*Assignment*
Only one stretch of the data is wanted: the line containing "Figure 2: Schema of reconstruction treatment.", the line containing "FIGURE 4 | Representative", and every line between them, copied exactly.

══════════════════════════════

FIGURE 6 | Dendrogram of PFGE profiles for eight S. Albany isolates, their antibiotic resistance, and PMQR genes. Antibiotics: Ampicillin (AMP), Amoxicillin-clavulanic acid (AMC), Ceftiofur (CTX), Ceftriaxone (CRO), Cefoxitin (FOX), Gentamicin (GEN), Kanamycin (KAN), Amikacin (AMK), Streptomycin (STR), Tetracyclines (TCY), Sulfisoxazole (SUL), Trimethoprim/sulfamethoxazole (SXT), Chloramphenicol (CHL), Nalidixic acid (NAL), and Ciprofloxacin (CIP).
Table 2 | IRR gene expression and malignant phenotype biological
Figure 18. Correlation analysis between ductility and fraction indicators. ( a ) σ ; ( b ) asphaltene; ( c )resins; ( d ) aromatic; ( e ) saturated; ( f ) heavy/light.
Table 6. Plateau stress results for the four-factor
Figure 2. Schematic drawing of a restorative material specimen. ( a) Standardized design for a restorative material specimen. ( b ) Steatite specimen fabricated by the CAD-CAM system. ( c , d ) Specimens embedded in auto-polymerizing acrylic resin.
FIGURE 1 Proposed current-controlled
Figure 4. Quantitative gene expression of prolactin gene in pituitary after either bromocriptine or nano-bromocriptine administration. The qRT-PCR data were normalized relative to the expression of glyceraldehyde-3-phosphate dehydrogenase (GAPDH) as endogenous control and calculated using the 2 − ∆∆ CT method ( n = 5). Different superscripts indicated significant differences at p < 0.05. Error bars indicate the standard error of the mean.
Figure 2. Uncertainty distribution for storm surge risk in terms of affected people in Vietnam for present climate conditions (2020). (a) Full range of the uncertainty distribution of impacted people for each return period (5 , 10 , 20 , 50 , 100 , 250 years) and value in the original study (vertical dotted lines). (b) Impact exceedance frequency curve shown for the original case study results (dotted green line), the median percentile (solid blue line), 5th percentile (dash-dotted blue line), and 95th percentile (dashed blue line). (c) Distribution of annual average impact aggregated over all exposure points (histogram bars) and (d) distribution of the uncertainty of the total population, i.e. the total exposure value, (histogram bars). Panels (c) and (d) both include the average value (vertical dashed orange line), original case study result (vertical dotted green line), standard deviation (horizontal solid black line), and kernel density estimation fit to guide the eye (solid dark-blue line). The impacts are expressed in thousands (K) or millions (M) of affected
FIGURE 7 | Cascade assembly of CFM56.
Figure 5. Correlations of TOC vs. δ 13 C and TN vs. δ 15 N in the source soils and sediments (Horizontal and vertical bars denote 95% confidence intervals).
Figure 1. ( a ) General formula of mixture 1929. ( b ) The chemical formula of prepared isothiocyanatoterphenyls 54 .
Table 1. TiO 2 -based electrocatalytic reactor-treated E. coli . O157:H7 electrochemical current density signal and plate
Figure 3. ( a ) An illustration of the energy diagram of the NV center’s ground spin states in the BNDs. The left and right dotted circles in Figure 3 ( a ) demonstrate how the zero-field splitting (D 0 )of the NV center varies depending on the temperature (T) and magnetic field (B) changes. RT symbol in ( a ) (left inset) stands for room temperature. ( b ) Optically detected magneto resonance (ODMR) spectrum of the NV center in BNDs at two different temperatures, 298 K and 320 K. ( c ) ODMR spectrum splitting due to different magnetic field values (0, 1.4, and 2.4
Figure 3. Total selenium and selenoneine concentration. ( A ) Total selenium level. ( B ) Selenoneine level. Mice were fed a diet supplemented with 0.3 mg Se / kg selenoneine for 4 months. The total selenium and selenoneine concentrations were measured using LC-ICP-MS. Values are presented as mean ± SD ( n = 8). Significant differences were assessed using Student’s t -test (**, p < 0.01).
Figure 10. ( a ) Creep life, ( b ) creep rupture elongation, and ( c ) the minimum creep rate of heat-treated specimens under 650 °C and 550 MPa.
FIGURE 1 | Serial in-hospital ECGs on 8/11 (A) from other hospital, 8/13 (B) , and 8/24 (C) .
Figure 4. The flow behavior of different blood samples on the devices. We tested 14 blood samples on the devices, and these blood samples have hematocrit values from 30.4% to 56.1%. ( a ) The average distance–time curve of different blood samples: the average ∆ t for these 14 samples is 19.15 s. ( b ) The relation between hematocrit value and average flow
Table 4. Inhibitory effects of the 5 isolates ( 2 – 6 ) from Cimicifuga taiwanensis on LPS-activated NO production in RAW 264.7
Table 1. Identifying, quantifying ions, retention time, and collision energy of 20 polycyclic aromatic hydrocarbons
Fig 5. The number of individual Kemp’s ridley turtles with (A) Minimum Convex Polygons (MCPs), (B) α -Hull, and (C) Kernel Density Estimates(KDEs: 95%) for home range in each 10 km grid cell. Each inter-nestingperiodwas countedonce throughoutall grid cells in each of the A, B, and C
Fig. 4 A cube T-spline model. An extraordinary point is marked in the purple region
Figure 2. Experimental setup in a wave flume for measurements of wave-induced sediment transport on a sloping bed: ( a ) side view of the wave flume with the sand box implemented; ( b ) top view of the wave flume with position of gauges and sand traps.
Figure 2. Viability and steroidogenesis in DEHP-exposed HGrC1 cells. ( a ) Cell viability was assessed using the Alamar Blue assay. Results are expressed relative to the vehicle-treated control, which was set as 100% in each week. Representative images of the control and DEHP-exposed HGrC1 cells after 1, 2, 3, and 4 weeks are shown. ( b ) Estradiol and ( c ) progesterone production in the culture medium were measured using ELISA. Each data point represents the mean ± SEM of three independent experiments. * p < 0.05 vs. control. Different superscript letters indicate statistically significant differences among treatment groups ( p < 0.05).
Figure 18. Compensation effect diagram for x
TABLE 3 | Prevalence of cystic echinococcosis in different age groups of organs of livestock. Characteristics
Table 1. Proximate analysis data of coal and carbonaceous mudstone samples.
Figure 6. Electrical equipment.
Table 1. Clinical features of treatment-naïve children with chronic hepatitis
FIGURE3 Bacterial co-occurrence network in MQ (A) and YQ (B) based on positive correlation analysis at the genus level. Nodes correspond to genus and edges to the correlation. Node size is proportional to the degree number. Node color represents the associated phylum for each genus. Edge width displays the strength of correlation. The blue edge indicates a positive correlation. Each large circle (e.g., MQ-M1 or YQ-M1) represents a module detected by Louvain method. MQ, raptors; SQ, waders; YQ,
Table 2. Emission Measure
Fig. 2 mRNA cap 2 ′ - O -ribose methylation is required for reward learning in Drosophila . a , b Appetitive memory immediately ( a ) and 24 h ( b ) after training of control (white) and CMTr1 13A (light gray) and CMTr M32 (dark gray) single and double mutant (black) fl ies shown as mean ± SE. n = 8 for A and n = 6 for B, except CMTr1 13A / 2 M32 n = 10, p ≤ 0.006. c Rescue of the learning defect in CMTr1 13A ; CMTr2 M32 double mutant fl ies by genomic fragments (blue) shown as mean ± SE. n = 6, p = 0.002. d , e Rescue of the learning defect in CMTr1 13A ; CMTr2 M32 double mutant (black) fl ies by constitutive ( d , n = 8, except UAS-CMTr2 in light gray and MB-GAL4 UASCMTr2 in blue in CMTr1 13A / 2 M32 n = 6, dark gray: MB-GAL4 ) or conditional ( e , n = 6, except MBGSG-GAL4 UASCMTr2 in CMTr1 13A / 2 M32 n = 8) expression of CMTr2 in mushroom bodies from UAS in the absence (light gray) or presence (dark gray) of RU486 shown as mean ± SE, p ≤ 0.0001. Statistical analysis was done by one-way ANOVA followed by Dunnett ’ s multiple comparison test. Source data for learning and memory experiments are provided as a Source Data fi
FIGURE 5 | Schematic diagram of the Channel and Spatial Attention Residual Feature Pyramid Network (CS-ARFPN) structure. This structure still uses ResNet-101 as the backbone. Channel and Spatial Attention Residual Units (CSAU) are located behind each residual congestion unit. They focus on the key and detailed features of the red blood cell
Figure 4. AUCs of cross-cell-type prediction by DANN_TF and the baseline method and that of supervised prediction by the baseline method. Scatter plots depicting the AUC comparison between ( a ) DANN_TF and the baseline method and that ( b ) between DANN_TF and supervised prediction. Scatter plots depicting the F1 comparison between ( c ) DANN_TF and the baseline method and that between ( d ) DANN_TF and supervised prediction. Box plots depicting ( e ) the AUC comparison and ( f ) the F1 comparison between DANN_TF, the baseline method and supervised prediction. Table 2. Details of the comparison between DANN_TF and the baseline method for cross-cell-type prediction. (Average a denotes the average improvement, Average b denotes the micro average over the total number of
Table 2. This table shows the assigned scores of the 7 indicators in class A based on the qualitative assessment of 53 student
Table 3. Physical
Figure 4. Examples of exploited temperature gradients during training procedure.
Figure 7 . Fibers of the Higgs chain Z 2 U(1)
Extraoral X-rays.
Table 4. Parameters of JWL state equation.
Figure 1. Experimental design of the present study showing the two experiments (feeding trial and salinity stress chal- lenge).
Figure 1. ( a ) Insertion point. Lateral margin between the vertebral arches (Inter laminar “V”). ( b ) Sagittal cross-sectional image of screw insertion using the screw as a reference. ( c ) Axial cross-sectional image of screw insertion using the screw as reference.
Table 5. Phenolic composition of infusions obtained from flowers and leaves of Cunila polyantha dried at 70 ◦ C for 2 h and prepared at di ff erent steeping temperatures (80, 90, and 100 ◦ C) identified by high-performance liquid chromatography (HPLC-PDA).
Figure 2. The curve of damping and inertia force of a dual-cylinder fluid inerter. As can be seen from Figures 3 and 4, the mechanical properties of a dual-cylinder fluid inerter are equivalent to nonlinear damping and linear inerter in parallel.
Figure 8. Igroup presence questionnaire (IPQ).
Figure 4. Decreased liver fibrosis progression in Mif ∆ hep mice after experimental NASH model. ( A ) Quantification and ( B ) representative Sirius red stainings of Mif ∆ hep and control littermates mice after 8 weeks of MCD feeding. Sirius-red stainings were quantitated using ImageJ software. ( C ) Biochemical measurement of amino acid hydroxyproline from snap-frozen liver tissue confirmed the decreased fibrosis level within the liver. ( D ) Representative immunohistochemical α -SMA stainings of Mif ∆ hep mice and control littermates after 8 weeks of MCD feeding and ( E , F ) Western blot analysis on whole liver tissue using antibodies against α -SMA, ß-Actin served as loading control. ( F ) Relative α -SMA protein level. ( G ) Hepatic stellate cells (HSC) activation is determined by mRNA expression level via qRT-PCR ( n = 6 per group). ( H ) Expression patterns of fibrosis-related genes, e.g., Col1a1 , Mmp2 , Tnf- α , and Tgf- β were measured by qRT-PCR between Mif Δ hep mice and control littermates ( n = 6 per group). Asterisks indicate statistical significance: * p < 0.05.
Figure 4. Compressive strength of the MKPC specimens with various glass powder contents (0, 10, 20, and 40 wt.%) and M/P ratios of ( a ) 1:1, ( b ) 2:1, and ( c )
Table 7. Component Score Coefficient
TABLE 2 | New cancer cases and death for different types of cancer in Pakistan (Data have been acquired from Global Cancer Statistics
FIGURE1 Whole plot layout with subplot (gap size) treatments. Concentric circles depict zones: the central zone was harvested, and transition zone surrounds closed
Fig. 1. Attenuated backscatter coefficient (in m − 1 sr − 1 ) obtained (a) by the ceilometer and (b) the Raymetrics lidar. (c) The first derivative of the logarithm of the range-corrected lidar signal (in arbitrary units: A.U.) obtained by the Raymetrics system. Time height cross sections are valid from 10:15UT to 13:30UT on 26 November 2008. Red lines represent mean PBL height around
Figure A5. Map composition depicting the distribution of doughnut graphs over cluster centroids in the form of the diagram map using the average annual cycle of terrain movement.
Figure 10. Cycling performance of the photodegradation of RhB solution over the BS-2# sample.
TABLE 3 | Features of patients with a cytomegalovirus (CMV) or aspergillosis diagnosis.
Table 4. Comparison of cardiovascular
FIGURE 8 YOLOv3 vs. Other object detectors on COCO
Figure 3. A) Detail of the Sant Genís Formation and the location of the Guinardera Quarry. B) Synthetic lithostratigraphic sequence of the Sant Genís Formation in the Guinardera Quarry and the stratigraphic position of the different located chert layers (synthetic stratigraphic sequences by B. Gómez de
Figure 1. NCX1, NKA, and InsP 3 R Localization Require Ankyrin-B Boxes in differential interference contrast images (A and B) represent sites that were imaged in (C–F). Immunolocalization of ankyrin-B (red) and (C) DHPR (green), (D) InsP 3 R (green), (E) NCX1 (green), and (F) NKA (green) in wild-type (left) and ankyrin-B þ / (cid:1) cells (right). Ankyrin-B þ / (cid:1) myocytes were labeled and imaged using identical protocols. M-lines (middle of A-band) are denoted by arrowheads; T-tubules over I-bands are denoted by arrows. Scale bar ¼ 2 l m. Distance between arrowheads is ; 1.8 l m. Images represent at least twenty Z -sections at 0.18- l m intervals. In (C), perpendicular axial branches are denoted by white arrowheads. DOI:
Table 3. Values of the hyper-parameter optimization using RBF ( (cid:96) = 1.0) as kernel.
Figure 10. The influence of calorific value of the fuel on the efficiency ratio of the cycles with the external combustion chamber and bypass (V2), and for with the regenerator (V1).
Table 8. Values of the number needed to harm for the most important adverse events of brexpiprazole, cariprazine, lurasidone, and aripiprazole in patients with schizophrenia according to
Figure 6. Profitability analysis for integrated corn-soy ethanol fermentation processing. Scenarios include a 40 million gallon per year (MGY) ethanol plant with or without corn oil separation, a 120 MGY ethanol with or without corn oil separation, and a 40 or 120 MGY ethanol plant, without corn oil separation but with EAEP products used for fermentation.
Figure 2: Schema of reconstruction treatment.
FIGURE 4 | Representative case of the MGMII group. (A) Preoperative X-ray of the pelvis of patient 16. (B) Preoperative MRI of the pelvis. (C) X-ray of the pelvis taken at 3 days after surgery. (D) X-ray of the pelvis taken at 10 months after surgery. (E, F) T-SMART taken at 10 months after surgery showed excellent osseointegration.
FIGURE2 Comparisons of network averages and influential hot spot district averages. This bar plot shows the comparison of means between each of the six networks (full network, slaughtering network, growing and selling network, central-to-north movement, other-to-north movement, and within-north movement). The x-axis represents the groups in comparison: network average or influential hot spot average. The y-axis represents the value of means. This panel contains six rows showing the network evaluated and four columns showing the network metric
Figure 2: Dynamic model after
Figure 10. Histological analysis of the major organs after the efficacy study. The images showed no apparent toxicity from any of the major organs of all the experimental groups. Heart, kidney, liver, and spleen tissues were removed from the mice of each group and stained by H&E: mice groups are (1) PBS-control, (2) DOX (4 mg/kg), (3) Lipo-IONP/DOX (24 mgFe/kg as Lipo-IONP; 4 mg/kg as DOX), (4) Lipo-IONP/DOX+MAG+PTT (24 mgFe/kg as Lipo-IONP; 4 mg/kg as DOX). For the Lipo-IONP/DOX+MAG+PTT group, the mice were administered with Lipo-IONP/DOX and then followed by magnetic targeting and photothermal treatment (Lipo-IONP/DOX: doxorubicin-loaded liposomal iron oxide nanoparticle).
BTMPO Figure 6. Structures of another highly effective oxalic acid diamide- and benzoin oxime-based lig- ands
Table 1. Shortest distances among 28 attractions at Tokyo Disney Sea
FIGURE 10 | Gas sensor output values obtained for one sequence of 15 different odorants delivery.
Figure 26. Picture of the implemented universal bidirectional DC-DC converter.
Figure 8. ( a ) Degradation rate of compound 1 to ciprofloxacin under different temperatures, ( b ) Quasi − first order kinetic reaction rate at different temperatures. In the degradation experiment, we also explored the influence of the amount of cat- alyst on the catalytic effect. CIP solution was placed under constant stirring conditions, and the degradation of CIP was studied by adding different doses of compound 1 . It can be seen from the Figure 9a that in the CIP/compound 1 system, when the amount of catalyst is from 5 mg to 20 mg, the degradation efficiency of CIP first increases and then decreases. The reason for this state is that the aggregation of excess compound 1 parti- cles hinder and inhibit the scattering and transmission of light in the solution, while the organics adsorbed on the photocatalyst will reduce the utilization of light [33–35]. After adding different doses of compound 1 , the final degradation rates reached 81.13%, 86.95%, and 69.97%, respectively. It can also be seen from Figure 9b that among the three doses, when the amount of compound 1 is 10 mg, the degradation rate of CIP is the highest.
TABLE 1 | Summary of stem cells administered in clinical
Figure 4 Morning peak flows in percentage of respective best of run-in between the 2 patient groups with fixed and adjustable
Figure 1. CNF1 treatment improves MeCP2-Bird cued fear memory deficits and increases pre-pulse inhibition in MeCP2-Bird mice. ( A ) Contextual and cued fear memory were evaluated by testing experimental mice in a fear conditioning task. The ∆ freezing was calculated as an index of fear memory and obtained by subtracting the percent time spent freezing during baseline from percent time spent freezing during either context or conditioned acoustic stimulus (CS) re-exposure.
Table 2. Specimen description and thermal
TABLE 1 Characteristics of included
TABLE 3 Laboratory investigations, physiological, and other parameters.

══════════════════════════════

*Answer for the task*
Figure 2: Schema of reconstruction treatment.
FIGURE 4 | Representative case of the MGMII group. (A) Preoperative X-ray of the pelvis of patient 16. (B) Preoperative MRI of the pelvis. (C) X-ray of the pelvis taken at 3 days after surgery. (D) X-ray of the pelvis taken at 10 months after surgery. (E, F) T-SMART taken at 10 months after surgery showed excellent osseointegration.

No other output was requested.